* Texto del ejercicio
··········

Sobre Gabo Ferro en el Foro Cultural
Cantar para sobrevivir a la noche en vela

En la semipenumbra en la que se siente solo, Gabo Ferro despliega una serie de climas especiales, convirtiendo la derrota en belleza, sostiene el autor.
Foto: Pablo Aguirre
Ignacio Andrés Amarillo
Gabo Ferro canta canciones de desamor. Si Zambayonny es el cantautor de la parte sexual de las relaciones (aunque supo escribir una canción de amor trunco como “Las horas perdidas”), si Pablo Krantz es el cantautor de los amores lejanos (en ocasiones con promesa de también lejano retorno, como en “No quiero vivir esperando” o “Lo imposible puede pasar”), Ferro es creador de canciones bellamente dolientes, que se conjugan en presente.

··········

[Registros fuente]
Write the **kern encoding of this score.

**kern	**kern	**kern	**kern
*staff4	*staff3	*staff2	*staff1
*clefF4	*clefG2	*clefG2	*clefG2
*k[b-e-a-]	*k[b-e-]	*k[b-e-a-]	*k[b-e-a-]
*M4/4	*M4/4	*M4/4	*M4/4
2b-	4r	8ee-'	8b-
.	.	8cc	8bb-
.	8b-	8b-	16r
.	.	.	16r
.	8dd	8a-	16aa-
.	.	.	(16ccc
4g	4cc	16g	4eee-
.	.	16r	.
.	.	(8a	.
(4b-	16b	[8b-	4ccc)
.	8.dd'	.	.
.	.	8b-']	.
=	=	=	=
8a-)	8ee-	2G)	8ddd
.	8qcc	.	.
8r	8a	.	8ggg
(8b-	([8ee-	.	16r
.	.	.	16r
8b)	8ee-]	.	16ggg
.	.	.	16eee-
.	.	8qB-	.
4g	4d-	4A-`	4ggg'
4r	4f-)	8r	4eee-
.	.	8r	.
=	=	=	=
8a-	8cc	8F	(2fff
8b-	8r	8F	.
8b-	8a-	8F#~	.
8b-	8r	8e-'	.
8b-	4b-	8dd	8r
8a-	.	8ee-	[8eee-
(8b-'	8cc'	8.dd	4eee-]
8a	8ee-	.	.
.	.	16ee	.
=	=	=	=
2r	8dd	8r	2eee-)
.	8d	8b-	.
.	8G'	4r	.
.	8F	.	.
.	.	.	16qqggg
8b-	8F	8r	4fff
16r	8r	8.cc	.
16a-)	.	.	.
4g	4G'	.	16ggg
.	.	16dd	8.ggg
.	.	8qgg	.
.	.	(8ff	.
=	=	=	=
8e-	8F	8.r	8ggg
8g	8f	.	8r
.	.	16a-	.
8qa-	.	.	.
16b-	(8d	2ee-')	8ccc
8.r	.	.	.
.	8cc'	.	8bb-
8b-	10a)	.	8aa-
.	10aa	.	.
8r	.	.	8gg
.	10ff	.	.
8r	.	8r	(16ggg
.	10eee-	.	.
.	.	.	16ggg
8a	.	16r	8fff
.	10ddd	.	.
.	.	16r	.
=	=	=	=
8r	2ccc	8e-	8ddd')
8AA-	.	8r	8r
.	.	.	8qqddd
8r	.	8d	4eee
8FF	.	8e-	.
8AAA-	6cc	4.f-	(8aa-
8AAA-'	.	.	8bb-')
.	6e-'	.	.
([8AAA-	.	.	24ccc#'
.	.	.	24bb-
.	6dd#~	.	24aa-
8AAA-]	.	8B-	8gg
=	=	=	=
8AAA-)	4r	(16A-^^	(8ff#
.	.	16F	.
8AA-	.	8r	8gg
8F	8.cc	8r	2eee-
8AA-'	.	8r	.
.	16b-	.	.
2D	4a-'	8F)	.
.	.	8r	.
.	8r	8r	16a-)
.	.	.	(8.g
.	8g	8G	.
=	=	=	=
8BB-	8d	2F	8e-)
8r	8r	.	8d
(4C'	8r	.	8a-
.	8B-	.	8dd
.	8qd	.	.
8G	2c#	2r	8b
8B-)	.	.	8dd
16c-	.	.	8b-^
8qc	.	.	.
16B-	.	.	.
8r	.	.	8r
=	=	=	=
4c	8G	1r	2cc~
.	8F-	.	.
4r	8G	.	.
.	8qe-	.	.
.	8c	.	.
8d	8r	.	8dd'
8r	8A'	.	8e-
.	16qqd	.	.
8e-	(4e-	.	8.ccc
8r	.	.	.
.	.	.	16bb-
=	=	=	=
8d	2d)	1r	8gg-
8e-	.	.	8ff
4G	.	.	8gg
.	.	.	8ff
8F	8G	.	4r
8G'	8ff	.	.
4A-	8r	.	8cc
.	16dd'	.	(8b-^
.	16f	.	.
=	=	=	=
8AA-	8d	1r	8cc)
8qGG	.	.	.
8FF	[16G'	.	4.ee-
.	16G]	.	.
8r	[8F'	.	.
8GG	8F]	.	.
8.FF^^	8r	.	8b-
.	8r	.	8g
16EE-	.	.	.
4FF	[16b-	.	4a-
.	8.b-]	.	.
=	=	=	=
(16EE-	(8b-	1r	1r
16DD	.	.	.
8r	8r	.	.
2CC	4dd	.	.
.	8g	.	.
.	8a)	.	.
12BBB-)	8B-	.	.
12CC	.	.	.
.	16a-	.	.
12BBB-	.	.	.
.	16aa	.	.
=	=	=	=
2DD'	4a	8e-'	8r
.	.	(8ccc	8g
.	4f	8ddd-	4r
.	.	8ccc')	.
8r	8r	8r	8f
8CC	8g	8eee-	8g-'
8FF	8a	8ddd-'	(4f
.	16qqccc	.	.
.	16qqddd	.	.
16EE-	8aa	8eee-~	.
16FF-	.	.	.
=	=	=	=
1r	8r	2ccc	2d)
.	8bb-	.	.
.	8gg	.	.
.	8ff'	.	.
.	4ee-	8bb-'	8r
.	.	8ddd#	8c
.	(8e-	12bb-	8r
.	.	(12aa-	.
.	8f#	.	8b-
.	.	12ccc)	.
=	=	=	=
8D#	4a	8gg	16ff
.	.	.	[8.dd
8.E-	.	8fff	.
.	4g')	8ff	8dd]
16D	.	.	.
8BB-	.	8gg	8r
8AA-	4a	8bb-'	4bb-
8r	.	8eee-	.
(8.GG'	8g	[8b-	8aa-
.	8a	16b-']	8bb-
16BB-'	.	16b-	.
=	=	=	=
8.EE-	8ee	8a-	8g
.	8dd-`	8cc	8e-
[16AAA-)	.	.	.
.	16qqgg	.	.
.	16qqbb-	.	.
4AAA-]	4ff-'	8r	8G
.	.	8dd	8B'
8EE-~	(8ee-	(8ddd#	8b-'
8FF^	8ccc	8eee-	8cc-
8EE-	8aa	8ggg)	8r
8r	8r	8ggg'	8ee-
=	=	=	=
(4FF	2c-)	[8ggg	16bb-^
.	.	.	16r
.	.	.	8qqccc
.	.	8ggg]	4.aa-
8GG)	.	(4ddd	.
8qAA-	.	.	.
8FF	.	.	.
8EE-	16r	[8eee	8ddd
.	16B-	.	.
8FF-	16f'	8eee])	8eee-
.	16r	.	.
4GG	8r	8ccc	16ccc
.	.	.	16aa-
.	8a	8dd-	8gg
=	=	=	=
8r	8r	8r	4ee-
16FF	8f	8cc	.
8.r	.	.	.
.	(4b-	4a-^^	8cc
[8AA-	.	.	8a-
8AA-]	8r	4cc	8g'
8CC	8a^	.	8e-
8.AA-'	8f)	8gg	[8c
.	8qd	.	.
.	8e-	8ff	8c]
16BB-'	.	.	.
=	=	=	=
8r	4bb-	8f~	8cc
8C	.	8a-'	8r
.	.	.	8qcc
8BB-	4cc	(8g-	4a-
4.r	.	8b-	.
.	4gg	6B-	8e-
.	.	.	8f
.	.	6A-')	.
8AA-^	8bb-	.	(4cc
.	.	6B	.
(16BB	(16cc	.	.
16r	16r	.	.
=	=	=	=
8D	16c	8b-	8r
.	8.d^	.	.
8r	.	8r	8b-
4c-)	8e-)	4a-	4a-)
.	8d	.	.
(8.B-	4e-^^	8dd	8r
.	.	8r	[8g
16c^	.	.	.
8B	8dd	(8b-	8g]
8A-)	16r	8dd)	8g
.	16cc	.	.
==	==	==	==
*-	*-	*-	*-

··········

* Tareas del ejercicio
[1] Resuma en dos oraciones el texto sobre Gabo Ferro.
[2] Prosiga el texto sobre Gabo Ferro a partir de su última oración, con un párrafo más.

* Respuestas del ejercicio
[1] Gabo Ferro canta canciones de desamor y, según el autor, despliega en la semipenumbra una serie de climas especiales que convierten la derrota en belleza. A diferencia de Zambayonny, cantautor de la parte sexual de las relaciones, y de Pablo Krantz, cantautor de los amores lejanos, Ferro crea canciones bellamente dolientes que se conjugan en presente.

[2]
El dolor de la pérdida está allí, o al menos el vacío de la ausencia. Si para Shirley Manson una prenda dejada en el suelo es motivo de convulsión (“Cup of cofee”), para Gabo un par de zapatos abandonados, tan abandonados como quien escribe, es motivo de poesía: “Los pondré de mi parte / cuando se enteren que también los dejaste / Como los zapatos que dejaste acá tirados / Uno boca abierta al cielo y el otro desatado / Como tus zapatos, incompletos, solos, gastados / Hermosos juntos / imperfectos separados” (Como tus zapatos”). De igual modo que en tiempos felices dos tazas y una azucarera pueden conformar un sistema planetario entero al calor del hogar (Voy a montar un caballo”).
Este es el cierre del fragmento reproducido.